Constrained Sampling to Guide Universal Manipulation RL
Marc Toussaint, Cornelius V. Braun, Eckart Cobo-Briesewitz, Sayantan Auddy, Armand Jordana, Justin Carpentier
TL;DR
This work addresses the challenge of training universal, goal-conditioned manipulation policies in contact-rich settings by injecting structure from model-based constraints into RL. It formalizes a Constrained Goal-conditioned MDP (CG-MDP) where the start/goal distribution $p_0(s,g)$ is defined by differentiable collision, contact, and force constraints, enabling constraint-guided RL without relying on full dynamics models. The authors develop Sample-Guided RL, combining constrained state sampling, zero-order open-loop trajectory optimization, and optional behavior cloning to bias state visitation and accelerate learning. Across minimalistic (double-sphere) and complex (panda arm) domains, constraint-guided sampling and scheduling strategies yield markedly higher final policy performance than baselines, highlighting the value of sampling-based priors over imitation alone for universal manipulation.

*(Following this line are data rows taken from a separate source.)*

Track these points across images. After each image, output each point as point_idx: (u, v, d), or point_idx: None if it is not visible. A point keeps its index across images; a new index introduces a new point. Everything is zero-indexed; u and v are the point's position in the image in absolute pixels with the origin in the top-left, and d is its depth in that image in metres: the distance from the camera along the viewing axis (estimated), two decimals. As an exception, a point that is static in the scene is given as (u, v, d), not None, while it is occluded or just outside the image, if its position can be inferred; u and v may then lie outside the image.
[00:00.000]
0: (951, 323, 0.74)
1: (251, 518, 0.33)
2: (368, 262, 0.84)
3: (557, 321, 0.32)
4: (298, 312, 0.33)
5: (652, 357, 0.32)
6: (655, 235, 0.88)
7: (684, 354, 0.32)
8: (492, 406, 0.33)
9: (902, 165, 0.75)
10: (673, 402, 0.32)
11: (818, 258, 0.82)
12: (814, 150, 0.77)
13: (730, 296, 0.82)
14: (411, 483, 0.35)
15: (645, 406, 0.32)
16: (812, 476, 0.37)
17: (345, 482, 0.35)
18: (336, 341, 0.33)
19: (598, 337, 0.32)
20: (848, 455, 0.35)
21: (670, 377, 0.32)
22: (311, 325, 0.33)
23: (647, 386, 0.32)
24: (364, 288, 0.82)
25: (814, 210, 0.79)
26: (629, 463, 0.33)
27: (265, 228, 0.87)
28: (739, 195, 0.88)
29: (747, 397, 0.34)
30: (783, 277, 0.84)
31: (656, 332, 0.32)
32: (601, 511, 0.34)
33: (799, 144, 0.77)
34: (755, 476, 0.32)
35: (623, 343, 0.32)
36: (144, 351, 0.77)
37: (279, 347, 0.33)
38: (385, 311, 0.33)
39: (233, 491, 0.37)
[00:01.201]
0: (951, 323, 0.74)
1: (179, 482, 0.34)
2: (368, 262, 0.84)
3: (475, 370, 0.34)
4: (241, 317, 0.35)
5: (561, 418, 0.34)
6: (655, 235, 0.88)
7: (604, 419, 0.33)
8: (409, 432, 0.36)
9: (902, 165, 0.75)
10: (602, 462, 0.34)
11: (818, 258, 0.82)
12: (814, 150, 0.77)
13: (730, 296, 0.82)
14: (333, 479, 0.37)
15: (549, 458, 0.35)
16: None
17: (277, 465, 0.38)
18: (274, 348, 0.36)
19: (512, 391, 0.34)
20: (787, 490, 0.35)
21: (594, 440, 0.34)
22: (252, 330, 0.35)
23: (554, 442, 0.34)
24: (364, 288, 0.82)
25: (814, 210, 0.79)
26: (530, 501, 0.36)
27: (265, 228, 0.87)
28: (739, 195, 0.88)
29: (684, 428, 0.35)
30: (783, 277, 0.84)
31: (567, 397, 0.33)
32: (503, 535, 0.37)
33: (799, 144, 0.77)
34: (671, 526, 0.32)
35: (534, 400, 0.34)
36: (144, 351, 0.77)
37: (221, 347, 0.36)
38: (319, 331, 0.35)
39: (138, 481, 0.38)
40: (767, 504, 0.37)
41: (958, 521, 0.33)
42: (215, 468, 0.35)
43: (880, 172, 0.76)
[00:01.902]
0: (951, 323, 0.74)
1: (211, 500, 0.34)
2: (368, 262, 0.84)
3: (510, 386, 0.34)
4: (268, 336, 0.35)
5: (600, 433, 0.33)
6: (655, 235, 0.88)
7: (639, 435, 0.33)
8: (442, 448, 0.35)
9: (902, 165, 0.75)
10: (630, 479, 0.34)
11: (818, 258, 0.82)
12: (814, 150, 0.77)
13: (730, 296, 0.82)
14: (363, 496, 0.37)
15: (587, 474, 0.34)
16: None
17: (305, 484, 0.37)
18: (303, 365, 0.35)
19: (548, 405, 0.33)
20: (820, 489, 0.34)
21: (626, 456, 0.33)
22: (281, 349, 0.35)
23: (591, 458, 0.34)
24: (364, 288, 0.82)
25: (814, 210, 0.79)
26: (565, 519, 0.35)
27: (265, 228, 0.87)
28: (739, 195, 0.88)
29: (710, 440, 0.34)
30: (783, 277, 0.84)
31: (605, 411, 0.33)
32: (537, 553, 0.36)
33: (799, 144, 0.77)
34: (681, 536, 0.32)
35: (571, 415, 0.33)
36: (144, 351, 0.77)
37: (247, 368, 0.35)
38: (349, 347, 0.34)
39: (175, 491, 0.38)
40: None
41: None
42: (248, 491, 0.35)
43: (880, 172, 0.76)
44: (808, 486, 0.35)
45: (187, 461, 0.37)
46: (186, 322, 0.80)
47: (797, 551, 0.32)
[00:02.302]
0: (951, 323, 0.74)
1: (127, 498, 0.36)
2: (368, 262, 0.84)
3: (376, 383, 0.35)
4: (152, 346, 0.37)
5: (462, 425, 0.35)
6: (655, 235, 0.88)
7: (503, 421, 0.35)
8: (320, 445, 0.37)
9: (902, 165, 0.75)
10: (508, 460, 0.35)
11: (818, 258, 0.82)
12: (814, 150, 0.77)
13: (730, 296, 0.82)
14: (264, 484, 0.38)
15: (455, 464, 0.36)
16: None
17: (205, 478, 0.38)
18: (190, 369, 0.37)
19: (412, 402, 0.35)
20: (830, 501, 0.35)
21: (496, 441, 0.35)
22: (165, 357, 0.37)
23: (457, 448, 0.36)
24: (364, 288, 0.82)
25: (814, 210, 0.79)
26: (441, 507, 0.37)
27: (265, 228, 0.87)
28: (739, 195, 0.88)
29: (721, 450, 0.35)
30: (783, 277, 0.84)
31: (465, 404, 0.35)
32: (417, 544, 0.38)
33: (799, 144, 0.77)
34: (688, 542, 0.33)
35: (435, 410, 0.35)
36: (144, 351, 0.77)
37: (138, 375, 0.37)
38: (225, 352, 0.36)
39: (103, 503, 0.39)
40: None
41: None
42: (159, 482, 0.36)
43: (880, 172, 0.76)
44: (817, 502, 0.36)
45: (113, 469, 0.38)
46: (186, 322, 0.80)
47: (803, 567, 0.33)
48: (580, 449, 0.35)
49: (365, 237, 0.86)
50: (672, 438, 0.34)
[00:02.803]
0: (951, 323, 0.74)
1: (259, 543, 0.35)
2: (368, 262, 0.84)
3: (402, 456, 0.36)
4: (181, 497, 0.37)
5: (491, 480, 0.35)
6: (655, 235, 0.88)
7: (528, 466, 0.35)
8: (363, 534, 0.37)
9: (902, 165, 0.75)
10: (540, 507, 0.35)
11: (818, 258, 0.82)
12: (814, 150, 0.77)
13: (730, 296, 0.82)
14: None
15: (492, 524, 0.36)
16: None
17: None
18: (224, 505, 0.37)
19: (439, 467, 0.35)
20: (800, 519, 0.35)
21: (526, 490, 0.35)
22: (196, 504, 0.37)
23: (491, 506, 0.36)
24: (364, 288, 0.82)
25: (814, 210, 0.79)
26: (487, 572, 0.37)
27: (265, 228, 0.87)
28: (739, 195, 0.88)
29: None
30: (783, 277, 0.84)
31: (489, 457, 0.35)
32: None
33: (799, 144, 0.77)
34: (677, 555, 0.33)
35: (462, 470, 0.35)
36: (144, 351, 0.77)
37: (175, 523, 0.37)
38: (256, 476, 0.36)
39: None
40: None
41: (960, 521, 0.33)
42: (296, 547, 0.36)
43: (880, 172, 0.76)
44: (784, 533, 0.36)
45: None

The results demonstrate that leveraging physical feasibility and interpolating feasible states can produce robust, reactive policies that generalize to diverse goals and starting configurations in manipulation tasks.
Abstract
We consider how model-based solvers can be leveraged to guide training of a universal policy to control from any feasible start state to any feasible goal in a contact-rich manipulation setting. While Reinforcement Learning (RL) has demonstrated its strength in such settings, it may struggle to sufficiently explore and discover complex manipulation strategies, especially in sparse-reward settings. Our approach is based on the idea of a lower-dimensional manifold of feasible, likely-visited states during such manipulation and to guide RL with a sampler from this manifold. We propose Sample-Guided RL, which uses model-based constraint solvers to efficiently sample feasible configurations (satisfying differentiable collision, contact, and force constraints) and leverage them to guide RL for universal (goal-conditioned) manipulation policies. We study using this data directly to bias state visitation, as well as using black-box optimization of open-loop trajectories between random configurations to impose a state bias and optionally add a behavior cloning loss. In a minimalistic double sphere manipulation setting, Sample-Guided RL discovers complex manipulation strategies and achieves high success rates in reaching any statically stable state. In a more challenging panda arm setting, our approach achieves a significant success rate over a near-zero baseline, and demonstrates a breadth of complex whole-body-contact manipulation strategies.